The SPF on sunscreen is visible to everyone, but not everyone knows what it is. Join us to find out!
SPF or (Sun Protection Factor) is a measure of the level of protection from UVB rays, the types of radiation that cause sunburn, skin damage, and can cause skin cancer on products sunscreen. Simply put, if your skin often burns after 10 minutes of sun exposure, applying sunscreen with SPF 15 will give you 150 minutes protection. This is an average estimate, depending on the skin type, light intensity, and amount of sunscreen used. The SPF is essentially a measure of how well the skin is protected from UVB rays, and it is not the same as helping you determine the length of exposure.
For the best skin protection, experts often recommend using a sunscreen with an SPF of at least 15, apply to the skin in an appropriate amount (usually 2mg / cm2, or about 1 ounce for the skin) and reapply every 2 hours.
Most people usually use the only ¼ to ½ of the required amount of lotion. This means efficiency is also halved. For example, if you only apply ½ of an SPF 30 sunscreen to your skin, the effect of this sunscreen is only equivalent to the maximum amount of time that SPF 15 sunscreen can protect.

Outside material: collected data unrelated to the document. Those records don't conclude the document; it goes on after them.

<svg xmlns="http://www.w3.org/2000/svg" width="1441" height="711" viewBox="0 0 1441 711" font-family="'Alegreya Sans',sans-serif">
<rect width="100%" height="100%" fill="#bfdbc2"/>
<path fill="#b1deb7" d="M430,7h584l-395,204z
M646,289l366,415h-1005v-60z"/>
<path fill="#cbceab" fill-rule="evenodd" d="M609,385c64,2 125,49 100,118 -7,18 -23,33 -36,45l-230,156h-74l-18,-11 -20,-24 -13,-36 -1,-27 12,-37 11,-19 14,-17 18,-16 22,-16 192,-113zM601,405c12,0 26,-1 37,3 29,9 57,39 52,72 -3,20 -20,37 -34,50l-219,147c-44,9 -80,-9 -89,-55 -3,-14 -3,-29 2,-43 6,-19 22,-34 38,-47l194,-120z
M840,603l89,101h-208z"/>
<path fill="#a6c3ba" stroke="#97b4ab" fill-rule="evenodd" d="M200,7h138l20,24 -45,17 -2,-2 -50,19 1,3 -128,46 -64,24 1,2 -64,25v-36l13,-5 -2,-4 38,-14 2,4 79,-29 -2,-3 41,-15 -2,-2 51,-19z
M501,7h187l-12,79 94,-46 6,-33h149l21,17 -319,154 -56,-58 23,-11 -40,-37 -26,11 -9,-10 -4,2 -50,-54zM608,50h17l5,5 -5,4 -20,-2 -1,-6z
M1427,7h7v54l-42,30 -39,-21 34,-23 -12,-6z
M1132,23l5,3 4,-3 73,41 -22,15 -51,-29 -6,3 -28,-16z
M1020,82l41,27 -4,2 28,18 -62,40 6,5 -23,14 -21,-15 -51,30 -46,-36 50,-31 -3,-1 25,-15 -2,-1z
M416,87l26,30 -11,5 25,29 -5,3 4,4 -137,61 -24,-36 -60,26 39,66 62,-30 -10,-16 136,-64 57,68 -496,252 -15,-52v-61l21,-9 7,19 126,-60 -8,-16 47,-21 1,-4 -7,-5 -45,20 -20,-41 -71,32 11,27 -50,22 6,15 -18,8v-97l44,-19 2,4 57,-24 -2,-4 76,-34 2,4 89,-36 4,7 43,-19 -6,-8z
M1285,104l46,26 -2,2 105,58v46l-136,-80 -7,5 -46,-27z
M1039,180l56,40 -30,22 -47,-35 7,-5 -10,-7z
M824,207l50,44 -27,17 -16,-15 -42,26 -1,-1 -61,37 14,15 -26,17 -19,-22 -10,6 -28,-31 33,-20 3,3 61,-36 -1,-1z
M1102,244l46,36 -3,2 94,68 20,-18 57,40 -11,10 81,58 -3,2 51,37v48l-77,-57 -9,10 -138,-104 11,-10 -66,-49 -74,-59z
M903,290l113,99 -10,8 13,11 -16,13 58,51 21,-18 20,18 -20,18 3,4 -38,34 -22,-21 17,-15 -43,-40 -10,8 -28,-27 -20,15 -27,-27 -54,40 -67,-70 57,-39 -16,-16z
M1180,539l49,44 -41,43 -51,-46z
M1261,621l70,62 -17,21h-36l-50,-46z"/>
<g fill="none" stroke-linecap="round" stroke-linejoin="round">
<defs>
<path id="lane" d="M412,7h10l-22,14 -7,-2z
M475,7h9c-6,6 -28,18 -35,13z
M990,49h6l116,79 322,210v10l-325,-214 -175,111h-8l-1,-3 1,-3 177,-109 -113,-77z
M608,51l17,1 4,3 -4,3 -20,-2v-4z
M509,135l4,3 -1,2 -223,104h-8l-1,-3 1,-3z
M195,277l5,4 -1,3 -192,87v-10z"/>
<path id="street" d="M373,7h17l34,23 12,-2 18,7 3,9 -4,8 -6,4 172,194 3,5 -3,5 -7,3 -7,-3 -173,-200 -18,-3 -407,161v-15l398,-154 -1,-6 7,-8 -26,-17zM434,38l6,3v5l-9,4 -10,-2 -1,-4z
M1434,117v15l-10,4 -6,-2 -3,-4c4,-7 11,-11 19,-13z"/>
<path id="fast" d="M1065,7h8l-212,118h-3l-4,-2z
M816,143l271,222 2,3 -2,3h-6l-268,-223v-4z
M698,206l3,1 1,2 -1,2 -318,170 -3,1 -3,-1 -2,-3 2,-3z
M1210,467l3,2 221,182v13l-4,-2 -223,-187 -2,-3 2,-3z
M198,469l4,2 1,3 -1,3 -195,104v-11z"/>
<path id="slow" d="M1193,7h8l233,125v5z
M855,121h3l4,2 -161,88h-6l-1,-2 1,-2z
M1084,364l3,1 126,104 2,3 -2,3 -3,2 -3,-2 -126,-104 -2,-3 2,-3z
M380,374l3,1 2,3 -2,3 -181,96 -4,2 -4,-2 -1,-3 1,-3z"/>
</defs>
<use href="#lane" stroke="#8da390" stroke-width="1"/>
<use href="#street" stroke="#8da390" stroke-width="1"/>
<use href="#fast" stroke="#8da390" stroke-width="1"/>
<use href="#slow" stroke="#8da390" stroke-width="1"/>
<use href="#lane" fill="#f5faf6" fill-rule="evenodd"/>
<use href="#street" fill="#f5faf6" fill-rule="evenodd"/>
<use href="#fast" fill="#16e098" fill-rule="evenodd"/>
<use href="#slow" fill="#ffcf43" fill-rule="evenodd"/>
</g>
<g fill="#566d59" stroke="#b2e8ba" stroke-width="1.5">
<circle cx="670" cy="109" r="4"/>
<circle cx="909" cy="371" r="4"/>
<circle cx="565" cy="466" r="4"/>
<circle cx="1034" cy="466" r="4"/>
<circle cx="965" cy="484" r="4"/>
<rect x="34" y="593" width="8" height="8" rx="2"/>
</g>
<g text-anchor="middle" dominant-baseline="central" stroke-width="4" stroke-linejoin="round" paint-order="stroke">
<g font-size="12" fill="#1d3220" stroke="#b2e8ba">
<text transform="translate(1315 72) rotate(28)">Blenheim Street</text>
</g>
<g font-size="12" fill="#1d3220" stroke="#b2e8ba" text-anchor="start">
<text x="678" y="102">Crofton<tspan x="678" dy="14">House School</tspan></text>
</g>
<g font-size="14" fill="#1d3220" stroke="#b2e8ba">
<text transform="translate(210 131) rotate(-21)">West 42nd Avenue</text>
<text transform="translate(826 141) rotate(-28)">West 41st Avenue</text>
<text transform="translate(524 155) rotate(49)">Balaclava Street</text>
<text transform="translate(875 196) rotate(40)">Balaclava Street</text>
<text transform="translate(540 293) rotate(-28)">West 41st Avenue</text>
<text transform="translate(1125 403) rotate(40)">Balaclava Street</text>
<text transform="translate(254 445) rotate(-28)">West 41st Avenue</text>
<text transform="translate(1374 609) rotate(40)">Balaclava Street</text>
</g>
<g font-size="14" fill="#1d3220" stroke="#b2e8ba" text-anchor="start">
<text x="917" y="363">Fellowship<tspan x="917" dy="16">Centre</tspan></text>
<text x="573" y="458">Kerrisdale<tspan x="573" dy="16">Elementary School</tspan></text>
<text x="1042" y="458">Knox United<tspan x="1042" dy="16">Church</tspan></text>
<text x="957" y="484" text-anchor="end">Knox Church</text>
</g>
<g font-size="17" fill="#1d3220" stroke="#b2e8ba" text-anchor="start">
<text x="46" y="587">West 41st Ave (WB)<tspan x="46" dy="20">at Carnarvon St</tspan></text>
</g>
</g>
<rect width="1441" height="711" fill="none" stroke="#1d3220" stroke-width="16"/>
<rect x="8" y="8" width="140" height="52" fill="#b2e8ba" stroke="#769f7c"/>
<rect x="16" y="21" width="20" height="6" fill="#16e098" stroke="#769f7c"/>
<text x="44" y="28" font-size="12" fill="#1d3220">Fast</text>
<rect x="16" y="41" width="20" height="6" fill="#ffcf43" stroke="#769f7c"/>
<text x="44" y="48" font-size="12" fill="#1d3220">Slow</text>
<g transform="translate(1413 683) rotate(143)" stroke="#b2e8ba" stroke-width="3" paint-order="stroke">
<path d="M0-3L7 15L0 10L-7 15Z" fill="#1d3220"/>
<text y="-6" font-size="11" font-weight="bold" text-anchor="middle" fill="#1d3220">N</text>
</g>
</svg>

What is the SPF on sunscreen? Distinguish SPF numbers on sunscreen
The SPF range on sunscreen is from SPF 15 to SPF 100. SPF 15 blocks 93% of the impact of UVB rays; SPF 30 blocks 97% and SPF 50 blocks 98%. Therefore, it can be said that sunscreens with SPF 30 only protect you 4% more than sunscreens with SPF 15.

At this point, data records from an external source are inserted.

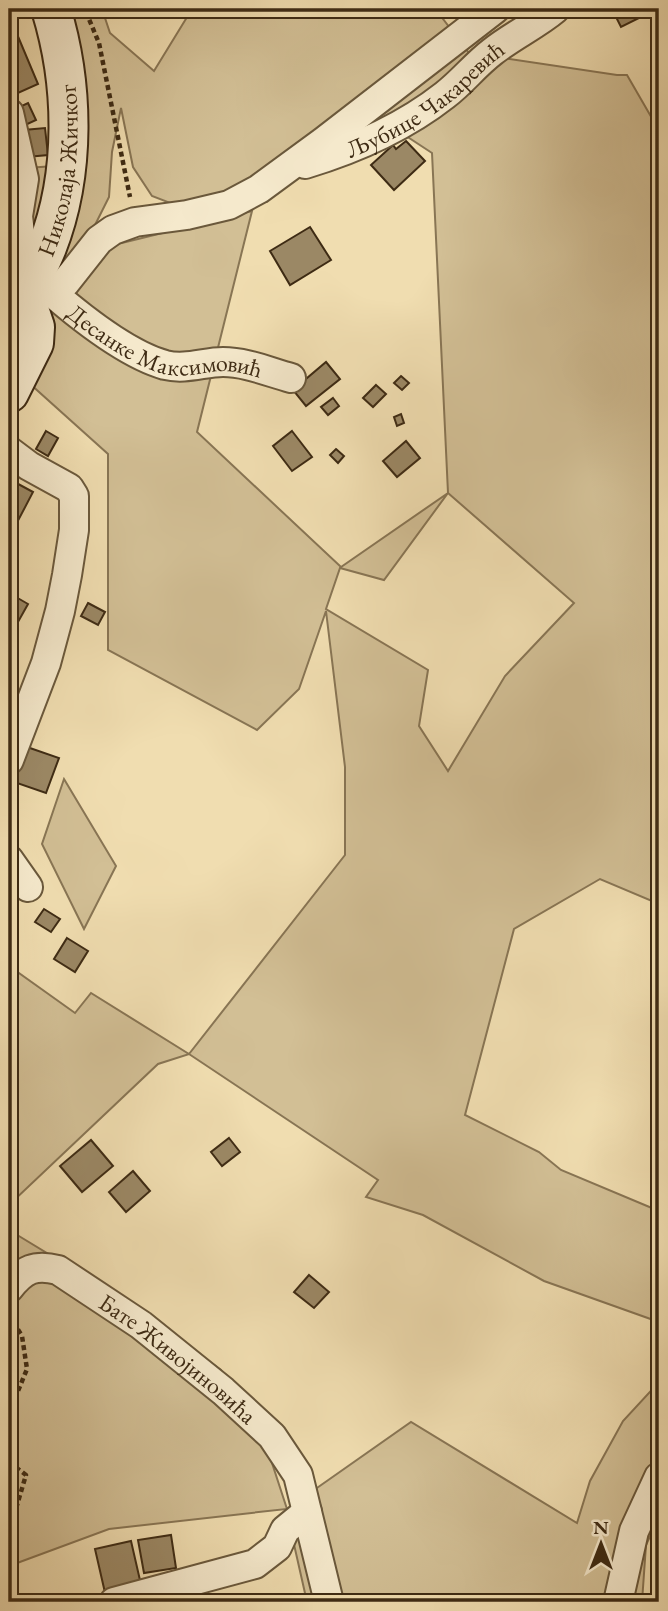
<svg xmlns="http://www.w3.org/2000/svg" width="668" height="1611" viewBox="0 0 668 1611" font-family="'EB Garamond',serif">
<style>
.green{fill:#d2bf95;stroke:#887554;stroke-width:2;fill-rule:evenodd}
.building{fill:#9b8865;stroke:#3e2b14;stroke-width:2}
.lines{fill:none;stroke-linecap:round;stroke-linejoin:round}
.street-casing{stroke:#6a583b;stroke-width:32}
.secondary-casing{stroke:#3e2b14;stroke-width:42}
.path{stroke:#3e2b14;stroke-width:4.5;stroke-dasharray:5 3.5;stroke-linecap:butt}
.street{stroke:#f5e9cc;stroke-width:28}
.secondary{stroke:#f5e9cc;stroke-width:38}
.labels{text-anchor:middle;dominant-baseline:central;stroke-width:5;stroke-linejoin:round;paint-order:stroke}
.street-label{font-size:24px;fill:#3e2b14;stroke:#f5e9cc}
</style>
<rect width="100%" height="100%" fill="#f0ddb0"/>
<filter id="stains"><feTurbulence type="fractalNoise" baseFrequency=".00286" numOctaves="4"/><feColorMatrix values="0 0 0 0 .2 0 0 0 0 .09 0 0 0 0 .02 0 0 0 .5 -.17"/></filter>
<radialGradient id="worn" r=".72"><stop offset=".6" stop-color="#630" stop-opacity="0"/><stop offset="1" stop-color="#630" stop-opacity=".3"/></radialGradient>
<!-- green -->
<path class="green" d="M62,9H102L110,33L154,71L192,9H440L437,11L469,53L617,75H627L653,120L659,118V904L600,879L514,929L465,1115L539,1152L561,1170L659,1211V1322L544,1281L423,1215L366,1197L378,1180L189,1054L158,1064L9,1205V966L75,1013L91,993L189,1054L345,855V767L326,611L299,689L257,730L108,650V454L9,365V135L27,168L54,166ZM121,108L133,167L152,196L183,208L255,184L377,117L432,153L448,493L341,567L197,432L252,211L81,253L109,197L112,152ZM448,493L574,603L505,676L448,771L419,726L428,670L326,609L340,568L384,580Z
M64,779L116,866L84,929L42,844Z
M9,1230L121,1298L221,1370L271,1460L287,1509L411,1422L577,1523L590,1481L623,1421L659,1382V1517L646,1545L642,1602H307L286,1509L109,1529L9,1566Z"/>
<!-- building -->
<path class="building" d="M612,9H647L649,13L621,27Z
M9,15L38,84L9,97Z
M28,103L36,120L21,127L13,110Z
M45,128L48,155L27,157L24,130Z
M406,141L425,161L394,190L371,165L393,145L396,149Z
M310,227L331,260L290,285L270,251Z
M326,362L340,379L306,406L293,390Z
M401,376L409,383L402,390L394,383Z
M376,385L386,394L373,407L363,398Z
M333,398L339,406L328,415L321,407Z
M401,414L404,423L397,426L394,417Z
M46,431L58,438L48,456L36,449Z
M292,431L312,457L292,471L273,446Z
M406,441L420,458L397,477L383,461Z
M336,449L344,456L338,463L330,455Z
M9,479L33,492L11,534L9,533Z
M9,593L28,604L18,622L9,617Z
M88,603L105,612L98,625L81,616Z
M27,747L59,758L46,793L14,782Z
M44,909L60,919L51,932L35,922Z
M67,938L88,951L75,972L54,959Z
M229,1138L240,1152L222,1166L211,1152Z
M91,1140L113,1166L82,1192L60,1166Z
M133,1171L150,1191L126,1212L109,1192Z
M309,1275L329,1292L314,1308L294,1292Z
M171,1535L176,1568L144,1573L138,1540Z
M131,1541L142,1589L106,1597L95,1549Z"/>
<g class="lines">
<defs>
<g id="street">
<path d="M9,113L24,179L18,216L21,242L27,257L39,267"/>
<path id="s1" d="M305,164C355,149 403,128 445,95C462,82 475,65 492,52C512,36 536,25 555,9"/>
<path d="M27,290H49L65,283L99,240L113,230L135,222L187,215L229,205L259,189L323,142L495,9"/>
<path id="s2" d="M49,290C79,316 126,354 165,365C186,370 204,362 223,362C246,362 269,372 291,378"/>
<path d="M9,451L29,466L69,488L74,496V530L67,575L60,611L46,663L9,760"/>
<path d="M9,860L28,887"/>
<path id="s3" d="M9,1288C24,1269 35,1264 58,1270L141,1325L223,1391L272,1436L298,1475L329,1602"/>
<path d="M114,1602L255,1564L277,1547L285,1530L307,1512"/>
<path d="M618,1602L634,1531L659,1477"/>
</g>
<g id="secondary">
<path id="s4" d="M9,324C22,299 36,274 47,247C76,173 74,84 51,9"/>
<path d="M9,393L34,343L35,327L29,309L27,290"/>
</g>
</defs>
<!-- street casing -->
<use href="#street" class="street-casing"/>
<!-- secondary casing -->
<use href="#secondary" class="secondary-casing"/>
<!-- path -->
<path class="path" d="M86,12L99,43L130,197
M9,1315L22,1336L27,1369L9,1413
M9,1462L26,1475L9,1532"/>
<!-- street -->
<use href="#street" class="street"/>
<!-- secondary -->
<use href="#secondary" class="secondary"/>
</g>
<g class="labels">
<!-- street labels -->
<g class="street-label">
<text stroke="none"><textPath href="#s1" startOffset="138">Љубице Чакаревић</textPath></text>
<text stroke="none"><textPath href="#s4" startOffset="164">Николаја Жичког</textPath></text>
<text stroke="none"><textPath href="#s2" startOffset="133">Десанке Максимовић</textPath></text>
<text stroke="none"><textPath href="#s3" startOffset="206">Бате Живојиновића</textPath></text>
</g>
</g>
<!-- margin -->
<rect width="668" height="1611" fill="none" stroke="#f0ddb0" stroke-width="35"/>
<rect x="10" y="10" width="647" height="1590" fill="none" stroke="#3e2b14" stroke-width="3.5"/>
<rect x="18" y="18" width="633" height="1576" fill="none" stroke="#3e2b14" stroke-width="2"/>
<!-- north arrow -->
<g transform="translate(601 1544)" stroke="#f5e9cc" stroke-width="5" paint-order="stroke">
<path d="M0-5L12 26L0 18L-12 26Z" fill="#3e2b14"/>
<text y="-10" font-size="19" font-weight="bold" text-anchor="middle" fill="#3e2b14">N</text>
</g>
<rect width="100%" height="100%" filter="url(#stains)"/>
<rect width="100%" height="100%" fill="url(#worn)"/>
</svg>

Another way to distinguish SPF is based on photons: SPF 15 allows 7 out of every 100 photons to penetrate your skin; SPF 30 allows 3 photons to penetrate. So while you may not be able to double the level of skin protection, a sunscreen product with an SPF 30 will block half of the radiation that an SPF 15 will allow to penetrate your skin.
Experts often recommend a sunscreen with an SPF of 15 or SPF 30. Many people often ask why we do not use a sunscreen with a higher SPF because that would be the case better? SPF only makes sense to distinguish time instead of skin protection. SPF 100 does not protect the skin better than SPF 30 and vice versa.

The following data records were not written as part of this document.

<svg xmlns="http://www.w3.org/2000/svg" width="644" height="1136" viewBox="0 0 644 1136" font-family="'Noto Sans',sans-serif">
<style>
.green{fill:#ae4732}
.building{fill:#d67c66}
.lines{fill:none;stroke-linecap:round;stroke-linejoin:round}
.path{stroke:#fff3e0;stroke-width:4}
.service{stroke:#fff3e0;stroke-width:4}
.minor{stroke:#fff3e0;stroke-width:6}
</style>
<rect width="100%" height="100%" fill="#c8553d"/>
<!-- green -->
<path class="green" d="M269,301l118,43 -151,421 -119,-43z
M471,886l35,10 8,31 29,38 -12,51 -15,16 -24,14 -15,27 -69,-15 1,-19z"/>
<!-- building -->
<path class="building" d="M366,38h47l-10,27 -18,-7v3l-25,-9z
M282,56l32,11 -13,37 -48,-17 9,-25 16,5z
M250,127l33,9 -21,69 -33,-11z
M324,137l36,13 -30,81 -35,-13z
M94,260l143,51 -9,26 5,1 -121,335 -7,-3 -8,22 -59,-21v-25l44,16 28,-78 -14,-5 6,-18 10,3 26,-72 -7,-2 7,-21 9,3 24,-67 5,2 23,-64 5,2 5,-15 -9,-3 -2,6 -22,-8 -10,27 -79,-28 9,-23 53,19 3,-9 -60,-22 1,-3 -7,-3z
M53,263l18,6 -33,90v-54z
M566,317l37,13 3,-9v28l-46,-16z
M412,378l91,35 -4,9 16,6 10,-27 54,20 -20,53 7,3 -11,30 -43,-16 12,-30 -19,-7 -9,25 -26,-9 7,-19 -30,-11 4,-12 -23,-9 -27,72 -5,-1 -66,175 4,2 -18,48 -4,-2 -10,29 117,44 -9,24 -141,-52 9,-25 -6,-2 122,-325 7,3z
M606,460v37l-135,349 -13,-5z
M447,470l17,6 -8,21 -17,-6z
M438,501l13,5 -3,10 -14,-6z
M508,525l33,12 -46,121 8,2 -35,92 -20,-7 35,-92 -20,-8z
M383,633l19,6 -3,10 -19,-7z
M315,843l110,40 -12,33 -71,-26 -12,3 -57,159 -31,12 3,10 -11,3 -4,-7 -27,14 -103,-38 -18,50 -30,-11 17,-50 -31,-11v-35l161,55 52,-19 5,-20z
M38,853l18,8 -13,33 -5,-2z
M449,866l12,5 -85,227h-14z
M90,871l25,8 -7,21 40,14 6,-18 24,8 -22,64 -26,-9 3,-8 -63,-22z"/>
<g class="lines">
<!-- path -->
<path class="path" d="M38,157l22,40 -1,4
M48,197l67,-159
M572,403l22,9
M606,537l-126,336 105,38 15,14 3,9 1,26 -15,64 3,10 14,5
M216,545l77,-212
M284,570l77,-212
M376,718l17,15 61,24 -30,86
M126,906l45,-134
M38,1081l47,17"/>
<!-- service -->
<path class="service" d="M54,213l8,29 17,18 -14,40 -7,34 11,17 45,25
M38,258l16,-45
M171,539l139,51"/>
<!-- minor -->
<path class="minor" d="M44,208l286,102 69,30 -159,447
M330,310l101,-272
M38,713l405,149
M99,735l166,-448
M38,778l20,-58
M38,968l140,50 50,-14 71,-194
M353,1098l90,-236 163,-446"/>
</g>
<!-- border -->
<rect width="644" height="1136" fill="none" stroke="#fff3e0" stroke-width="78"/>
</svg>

Besides, sunscreens with high SPFs tend to focus on protecting against UVB + rather than UVA, and the duration of sun protection of SPF 50 sunscreens is not much longer than SPF 30. In addition, creams Sunscreen with high SPF will often stay on the skin longer, easily clog pores and cause skin damage, thereby accelerating the aging process.
All sunscreens are subjected to SPF testing and must receive FDA certification. There are three main types of SPF testing: static SPF, 40-minute water-resistance SPF, and 80-minute water-resistant SPF. All sunscreen manufacturers must strictly follow the FDA-approved trials, ensuring that the SPF is appropriate on all sunscreens, chemicals, and minerals.